Yeah so I think that we’re going to really need to integrate multiplex data with some of the innovations that are happening on H&E analysis that’s one way where we I think we can start to really use next generation computation and also with radiology we’re starting to map these we historically over the last decade we’ve been mapping samples in the context of the of the MRI where the you know the space the three-dimensional space in the patient where the sample was taken so I think we’ll have to do further and further data integration with multiplexing in H&E which as I mentioned the Orion system really nicely does but also with other modalities and with space within the patient. I also think that we’re right now we’re on doing single cell segmentation and as a pathologist you know when I’m scanning through slides I’m not looking at single cells, I’m getting like this global picture we’re still trying to learn what we see as pathologists when we make our diagnostic calls and I think AI approaches, next gen AI, will probably not necessarily work at a single cell level but will take expression more globally, regionally and start to understand samples in that way so I think there’s a great opportunity there.

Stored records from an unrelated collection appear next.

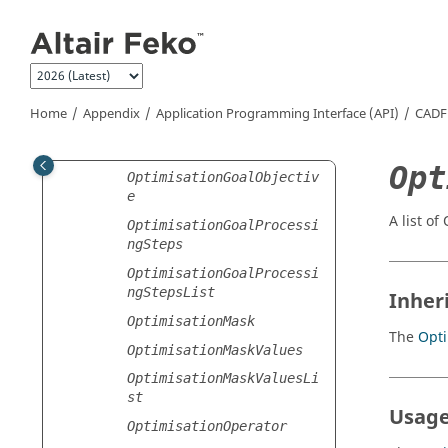
Jump to main content
Optimisation
OptimisationCombination
OptimisationConstraint
OptimisationConstraintLi
Home
Appendix
Application Programming Interface (API)
CADF
st
OptimisationGoal
Opt
OptimisationGoalObjectiv
e
A list of
OptimisationGoalProcessi
ngSteps
OptimisationGoalProcessi
ngStepsList
Inher
OptimisationMask
The
Opti
OptimisationMaskValues
OptimisationMaskValuesLi
st
Usage
OptimisationOperator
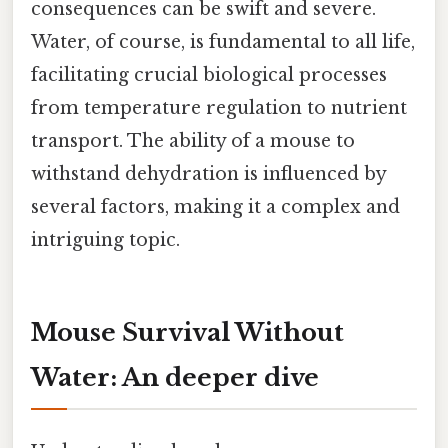
consequences can be swift and severe.
Water, of course, is fundamental to all life,
facilitating crucial biological processes
from temperature regulation to nutrient
transport. The ability of a mouse to
withstand dehydration is influenced by
several factors, making it a complex and
intriguing topic.
Mouse Survival Without
Water: An deeper dive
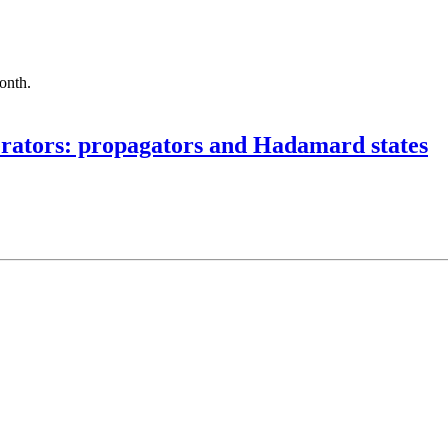
month.
erators: propagators and Hadamard states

All right thank you, I see we have time for just one more question, we have a question from MC:

Cool stuff but it seems quite similar to chip cytometry. How does this differ?

I’m not no I understand cytometry so I’m probably not the right person to tell you how it differs you know one aspect of this is that they’re you know just now any one center can have multiple technologies to do comparisons so these types of head-to-head comparisons are part of the H10 effort. We have we for instance that’s colorectal cancer specimen that I showed you from the cooperative human tissue network, we’ve distributed that to eight different centers that each are doing a different technology and we’re accumulating, we’re collecting that data and performing joint analyses to do sort of head-to-head comparisons to see where one method might be better and others might not, might be worse or whatever you know however it is when you want to leverage a particular method because each of these has their pros and their liabilities.

Thank you so much we do have several more questions but we have run out of time so we’ll be forwarding those questions along to our presenter and RareCyte to get the answers for you and you’ll receive those answers via email. I would like to thank our presenter for today Dr. Sandro Santagata I’d like to thank RareCyte for sponsoring today’s event I also want to take this opportunity to thank those of you who came and spent this time with us we’re very grateful you chose to be with us and we hope you found the information helpful and exciting on behalf of Cambridge innovation institute’s global web symposia series thank you all so very much for attending and have a great rest of your day, bye.